Monday, May 29, 2006

walimah...

most probably this is going to be one of those posts i post just for the sake of posting -_-the walimah day today i kind of looking forward to this whole week turned out to be quite an expected one. first was most prob because we planned to go to 3 walimahs (3 tau jgn main2) but ended up going to only, sadly, one O_o
the 3 walimahs in the plan today are kak sulika's, aina's sister's (nypms member) & saiful's friend. we (me, saiful, fariheen, acap & wan) went to kak sulika's... which was quite nice as kak sulika was one of the first fmsa sisters i made friends with.. and its wonderful to see her getting married :D Alhamdulillah. i doa the best for both her and her husband, bro jashil. i got to see fariheen aft such a long time :) felt great to sambung back the ukhuwah that was lost coz of our own business and responsibilities. by the time we finished @ kak sulika's (we also met kak marl, kak kalsum & bro muz there) its already 4. me and saiful got to go to aina's place which is at buangkok. we were from woodlands... then to make story short we ran out of time.
asar is coming in and finally i asar at saiful's auntie's place at sengkang. there i met his grandma, his mum, cik midah, cik err yg punya rumah, almost all his cousins -_- i didnt know what was i thinking :/ but i did remember i smile quite a lot... (till the sides of my mouth became kind of tired).. and i didnt talk a lot... i guessed i was kind of afraid i would say the wrong things.. or what... however the cousins were nice.. i wish we had stayed longer so i can get to know them better. mostly kids :) hadi, hamdan, noraini, ruhaimi, harith... lots of boys. diff from my side. more girls. but the family kind of environment is pretty much the same. the boyanese culture... :p the cooking.. the roti boyan (!! fan ok :p).... his grandma reminds me a lot of mine...in some ways.... and that makes me miss mine a lot... i hope your grandma will get well soon...
aft asar we made our way to ubi.. (aft much salams and regret from me as i wished i had talked to his cousins more) for the next walimah.... by then it was going towards maghrib.. we did walk all the way to the block.. we did find the block w/o much trouble... but we found them already packing and putting everything away.. somehow saiful suddenly felt awkward and shy, i guess. said he dont want to go anymore... i told him he could ask for his friend or something.. but he didnt wanna.. plus it was much complicated than that.. the friend doesnt stay there.. thats the parents' place... so we were both tired... so tired.. and dissapointed.. and sad.. (esp him hes been looking forward to this wedding..) insyaAllah we go some other time.. visit the newly weds... so we both maghrib at alkaff...
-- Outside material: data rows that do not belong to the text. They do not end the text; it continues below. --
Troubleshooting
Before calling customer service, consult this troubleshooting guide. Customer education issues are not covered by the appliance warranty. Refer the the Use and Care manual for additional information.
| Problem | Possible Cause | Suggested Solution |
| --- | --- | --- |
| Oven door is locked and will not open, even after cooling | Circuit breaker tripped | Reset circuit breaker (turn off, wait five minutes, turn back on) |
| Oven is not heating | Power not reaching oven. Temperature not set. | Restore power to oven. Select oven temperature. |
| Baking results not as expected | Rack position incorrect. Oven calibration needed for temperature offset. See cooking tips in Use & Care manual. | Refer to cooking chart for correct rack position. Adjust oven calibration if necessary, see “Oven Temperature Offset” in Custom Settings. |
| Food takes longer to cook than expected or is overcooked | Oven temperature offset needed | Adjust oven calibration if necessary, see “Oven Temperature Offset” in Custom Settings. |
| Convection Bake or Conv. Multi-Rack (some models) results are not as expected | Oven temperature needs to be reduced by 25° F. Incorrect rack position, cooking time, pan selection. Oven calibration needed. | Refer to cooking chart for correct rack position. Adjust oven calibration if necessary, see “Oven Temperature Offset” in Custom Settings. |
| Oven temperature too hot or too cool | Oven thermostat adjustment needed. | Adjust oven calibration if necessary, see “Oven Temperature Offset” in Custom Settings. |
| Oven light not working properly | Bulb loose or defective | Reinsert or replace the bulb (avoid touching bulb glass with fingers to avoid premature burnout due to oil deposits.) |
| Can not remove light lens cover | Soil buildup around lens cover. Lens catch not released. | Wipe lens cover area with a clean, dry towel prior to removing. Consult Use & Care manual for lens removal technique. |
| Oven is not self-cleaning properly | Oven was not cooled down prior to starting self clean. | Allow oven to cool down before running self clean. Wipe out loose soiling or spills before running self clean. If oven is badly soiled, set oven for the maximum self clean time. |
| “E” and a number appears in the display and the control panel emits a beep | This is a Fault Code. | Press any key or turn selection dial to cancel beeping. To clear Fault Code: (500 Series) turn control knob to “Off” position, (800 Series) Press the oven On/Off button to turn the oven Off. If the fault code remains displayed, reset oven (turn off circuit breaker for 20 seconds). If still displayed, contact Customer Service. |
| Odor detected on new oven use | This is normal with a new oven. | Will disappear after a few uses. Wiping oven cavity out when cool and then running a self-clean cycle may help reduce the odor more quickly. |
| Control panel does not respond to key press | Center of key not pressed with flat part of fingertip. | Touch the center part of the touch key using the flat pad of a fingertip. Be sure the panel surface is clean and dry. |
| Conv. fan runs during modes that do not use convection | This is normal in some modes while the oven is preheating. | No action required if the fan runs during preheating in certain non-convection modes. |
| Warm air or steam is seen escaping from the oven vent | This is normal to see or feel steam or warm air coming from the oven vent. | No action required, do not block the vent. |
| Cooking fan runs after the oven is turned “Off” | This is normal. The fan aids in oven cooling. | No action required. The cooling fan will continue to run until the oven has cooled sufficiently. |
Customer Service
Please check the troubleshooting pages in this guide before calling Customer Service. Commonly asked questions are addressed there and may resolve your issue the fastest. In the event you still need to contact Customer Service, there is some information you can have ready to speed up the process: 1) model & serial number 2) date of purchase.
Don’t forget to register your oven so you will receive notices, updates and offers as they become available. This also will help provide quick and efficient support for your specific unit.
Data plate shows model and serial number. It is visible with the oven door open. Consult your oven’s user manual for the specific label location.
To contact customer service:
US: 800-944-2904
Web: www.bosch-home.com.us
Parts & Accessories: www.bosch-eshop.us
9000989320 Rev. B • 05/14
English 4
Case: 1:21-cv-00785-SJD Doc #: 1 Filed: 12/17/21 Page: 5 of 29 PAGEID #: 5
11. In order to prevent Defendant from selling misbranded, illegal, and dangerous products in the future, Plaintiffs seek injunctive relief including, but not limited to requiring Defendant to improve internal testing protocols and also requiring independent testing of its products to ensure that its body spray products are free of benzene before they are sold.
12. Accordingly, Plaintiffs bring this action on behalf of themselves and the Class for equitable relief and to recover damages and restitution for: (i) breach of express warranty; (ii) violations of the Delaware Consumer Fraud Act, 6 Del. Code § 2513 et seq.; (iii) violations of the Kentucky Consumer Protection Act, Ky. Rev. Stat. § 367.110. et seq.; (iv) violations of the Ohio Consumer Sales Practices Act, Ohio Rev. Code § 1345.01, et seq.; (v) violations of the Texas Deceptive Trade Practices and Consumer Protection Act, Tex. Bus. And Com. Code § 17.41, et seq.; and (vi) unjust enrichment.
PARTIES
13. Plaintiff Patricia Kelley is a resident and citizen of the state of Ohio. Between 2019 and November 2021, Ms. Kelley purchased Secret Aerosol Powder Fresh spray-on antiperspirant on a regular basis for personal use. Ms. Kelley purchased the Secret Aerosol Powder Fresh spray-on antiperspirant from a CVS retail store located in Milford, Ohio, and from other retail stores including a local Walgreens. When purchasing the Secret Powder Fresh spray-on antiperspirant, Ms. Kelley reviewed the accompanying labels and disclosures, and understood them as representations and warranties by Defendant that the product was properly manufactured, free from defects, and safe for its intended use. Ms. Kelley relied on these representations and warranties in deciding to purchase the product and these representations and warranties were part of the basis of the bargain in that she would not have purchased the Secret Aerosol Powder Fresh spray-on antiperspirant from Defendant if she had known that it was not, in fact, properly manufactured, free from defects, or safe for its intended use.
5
at alkaff it was nice as i did maghrib and waited for isya as well... listened to the syarahan about nikah, nafkah, fasah and talaq... Alhamdulillah got some ilmu.. only later i learnt it was ustaz hasbi who gave the lecture. so i sat there.. and sort of rest... all the tiredness are lifted slowly and the day in the end turned to be alrite.. Alhamdulillah
and now here i am blogging abt the day and make this post... punyelah panjang -_-
it was ok la today... i got to learnt to use the new olympus cam my father got by signing to starhub maxonline 6500 also.
ya well till here only la. guess sometimes things can really turn out the way you really really dont expect it to be. Allah Maha Mengubah segalanya.
Ya Muqallibal Qulub. Tsabbit qalbi ala dinik.
Ameen.sometimes im afraid of the future really... all i can do is doa.. and take care of present...
ingatan untuk diri sendiri:
-jangan buat dosa
-ibadah betul-betul
-jgn dekati yang membawa kpd penyesalan nanti
hate myself sometimes. grr.
oh ya one more thing.
-jgn pakai tudung blue+white tu lagi. punyelah susaaah. beh panas plak tu. hish.